Tout d’abord, sur le périmètre précis d’application du passe
sanitaire. Pour limiter le droit d’accès à certains lieux publics,
le gouvernement devra être en mesure de prouver l’existence d’un
risque de circulation du virus. Partant, un juge pourrait-il
considérer que cette mesure serait, par exemple, excessive en ce
qui concerne l’accès aux terrasses des restaurants où le risque de
contamination semble faible ?
Autre question importante, celle du taux d’incidence en dessous
duquel le maintien des mesures sera considéré comme portant une
atteinte excessive à la circulation des personnes.Enfin, reste la question de la protection des données personnelles et santé.

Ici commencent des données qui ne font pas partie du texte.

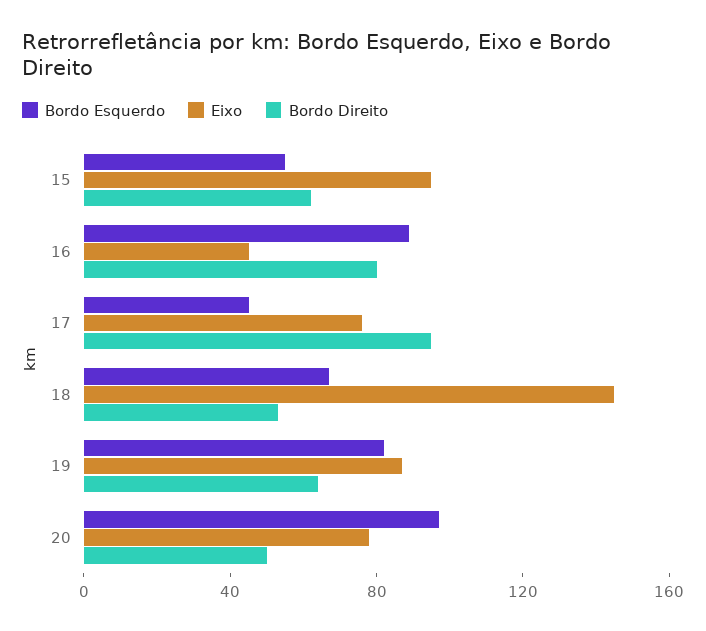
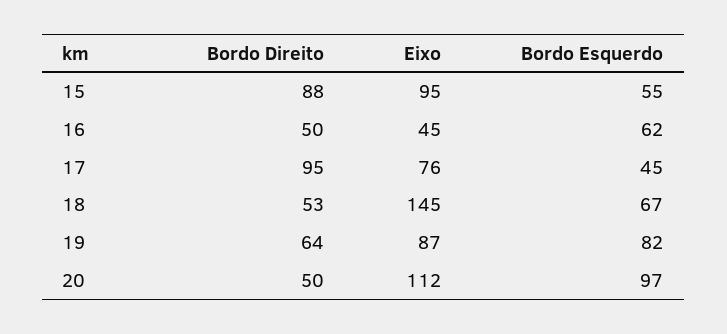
Bordo Direito, 15: 60 -> 88
Bordo Esquerdo, 16: 90 -> 62
Bordo Direito, 16: 80 -> 50
Eixo, 20: 80 -> 112

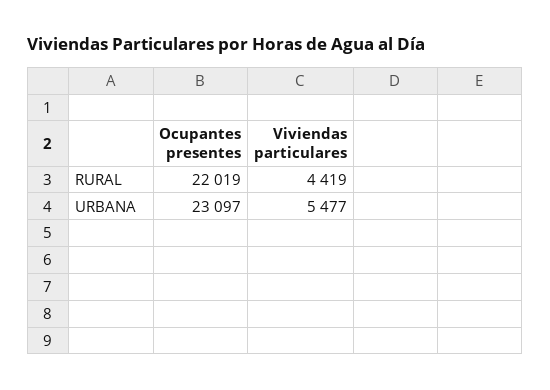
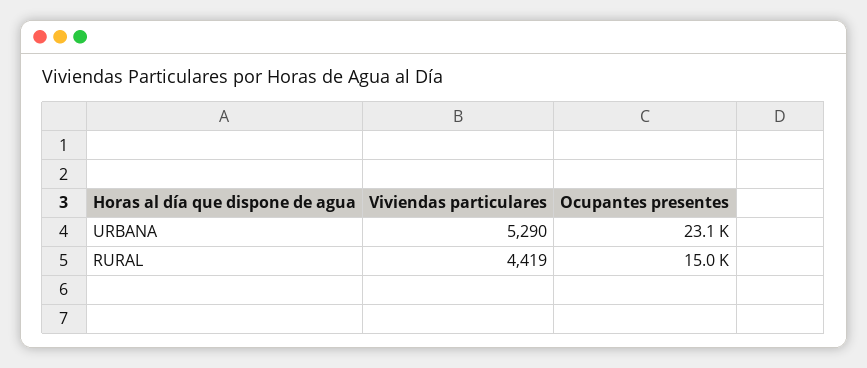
Ocupantes presentes, RURAL: 22019 -> 15000
Viviendas particulares, URBANA: 5477 -> 5290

Quel niveau de contrôle sera exigé par les restaurateurs ? Sera-t-il nécessaire pour ces derniers de scanner ou simplement de vérifier visuellement le QR code ?
Une chose est sûre à ce stade, pour le Conseil d’Etat, la présentation d’un passe sanitaire au format numérique reste facultatif. Chaque personne dispose de la possibilité de présenter une preuve écrite de la vaccination (par exemple, le QR Code délivré par le centre de vaccination) ou du résultat de son test négatif.